How to use salt and water to remove yellow stains

There are a lot of natural stain-removal methods out there, but few are quite as legit as this one involving only salt and water. Although salt and water have not been definitively proven through scientific studies to remove yellow pillow stains, it is believed to be one of the best and most effective options for dealing with lasting sweat residue. Plus, it's pretty hard to argue with how easy and cheap it is.

To get rid of ugly yellow pillow stains, fill up a container with one quart of hot water. Then, add four tablespoons of regular old table salt to the water and stir until it's dissolved. Next, locate a clean washcloth or sponge, then dip it into the mixture, and dab the affected area as much as needed until the stain disappears. Take care not to rub it too hard, however, as salt is pretty abrasive and may damage the pillow's fabric. Rinse the area with cool water and either let it air dry or pop it in the dryer if the pillow directions allow for it. Ideally, the yellow stains will be totally gone, but if not, you can repeat the steps as needed.
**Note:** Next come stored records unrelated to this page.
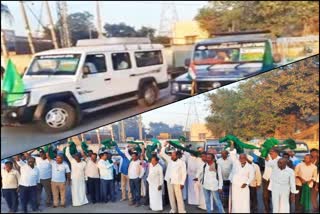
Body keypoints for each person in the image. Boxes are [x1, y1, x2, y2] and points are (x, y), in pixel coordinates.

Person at [160, 142, 187, 213]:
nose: (171, 156)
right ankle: (173, 209)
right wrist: (164, 146)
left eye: (173, 155)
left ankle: (181, 210)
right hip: (169, 181)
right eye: (171, 155)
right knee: (171, 196)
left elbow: (184, 173)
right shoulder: (169, 160)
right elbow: (162, 154)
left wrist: (182, 183)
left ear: (177, 156)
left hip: (177, 182)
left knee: (179, 197)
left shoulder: (181, 162)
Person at [228, 144, 254, 213]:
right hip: (235, 186)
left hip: (244, 186)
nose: (241, 159)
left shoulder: (250, 167)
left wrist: (246, 183)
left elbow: (251, 176)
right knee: (235, 201)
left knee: (244, 201)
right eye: (240, 158)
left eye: (243, 158)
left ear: (246, 159)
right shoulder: (236, 163)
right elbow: (232, 153)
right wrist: (232, 144)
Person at [262, 148, 281, 213]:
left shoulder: (280, 159)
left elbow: (273, 166)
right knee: (265, 196)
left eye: (271, 152)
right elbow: (258, 152)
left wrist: (268, 161)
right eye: (269, 152)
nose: (270, 153)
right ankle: (267, 209)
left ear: (276, 153)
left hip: (275, 180)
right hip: (266, 179)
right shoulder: (267, 157)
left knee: (275, 196)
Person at [310, 148, 319, 212]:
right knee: (313, 195)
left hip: (318, 180)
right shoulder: (309, 160)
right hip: (313, 180)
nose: (313, 153)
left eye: (314, 152)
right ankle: (315, 208)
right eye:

Add lemon juice for extra stain-removing power

If water and salt aren't cutting it, consider adding one more ingredient into the mix — lemon juice. The citric acid-rich substance is adept at both dislodging stubborn stains and also serving as a natural bleach. To do this, gather up a lemon, some table salt, water, and a clean, soft-bristled toothbrush. Then, apply either fresh-squeezed or bottled lemon juice to the stain in question, followed up with a coating of table salt. Use the toothbrush to gently rub the stain. Next, set the pillow near a window to dry in the sun for a while. Lastly, using cold water, rinse the stain thoroughly. If the yellowing isn't a thing of the past, you can repeat the process until it is. 

If you don't want to do this too often, it's probably a good idea to invest in a pillow protector — which will keep the sweat from staining the pillow in the first place. Or, steer clear of fabrics that are more sweat-inducing, like flannel. Silk and satin are also better at repelling liquids than cotton pillowcases, which means less sweat will make it through to the other side.